A universal neutral-atom quantum computer with individual optical addressing and non-destructive readout

Quantum computers must achieve large-scale, fault-tolerant operation to deliver on their promise of transformational processing power [1-4]. This will require thousands or millions of high-fidelity quantum gates and similar numbers of qubits [5]. Demonstrations using neutral-atom qubits trapped and manipulated by lasers have shown that this modality can provide high two-qubit gate (CZ) fidelities and scalable operation [6-13]. However, the gates in these demonstrations are driven by lasers that do not resolve individual qubits, with universal computation enabled by physical mid-circuit shuttling of the qubits.
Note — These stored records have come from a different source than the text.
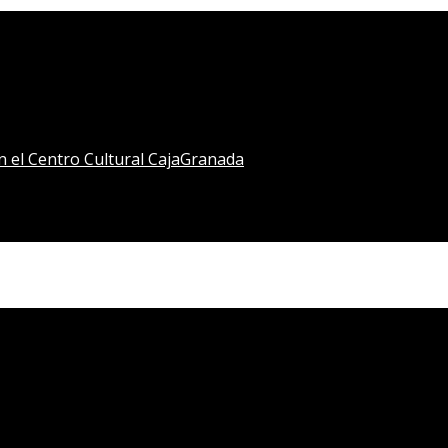
en el Centro Cultural CajaGranada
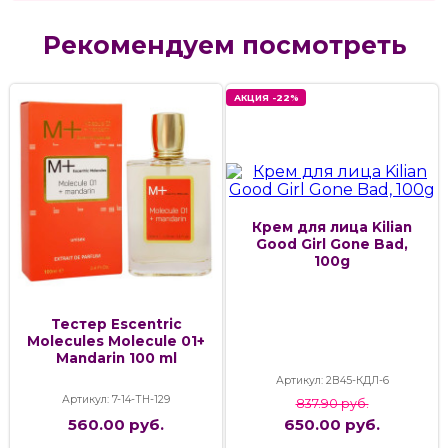
Рекомендуем посмотреть
АКЦИЯ -22%
Крем для лица Kilian
Good Girl Gone Bad,
100g
Тестер Escentric
Molecules Molecule 01+
Mandarin 100 ml
Артикул: 2В45-КДЛ-6
Артикул: 7-14-ТН-129
837.90 руб.
560.00 руб.
650.00 руб.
This relatively slow operation may greatly extend runtimes for useful, large-scale computation. Here we demonstrate a universal neutral-atom quantum computer with gate rates limited by optical switching times, rather than shuttling, by individually addressing tightly focused laser beams at an array of single atoms. We achieve CZ fidelity of 99.35(4)% and local single-qubit RZ gate fidelity of 99.902(8)%. Moreover, we demonstrate non-destructive readout of alkali-atom qubits with 0.9(3)% loss, which boosts operational speed. This technique also enables us to measure a state-of-the-art CZ fidelity of 99.73(3)% when excluding atom-loss events, which may be mitigated through erasure conversion. Our results represent a critical step towards large-scale, fault-tolerant neutral-atom quantum computers that can execute computations on practical timescales.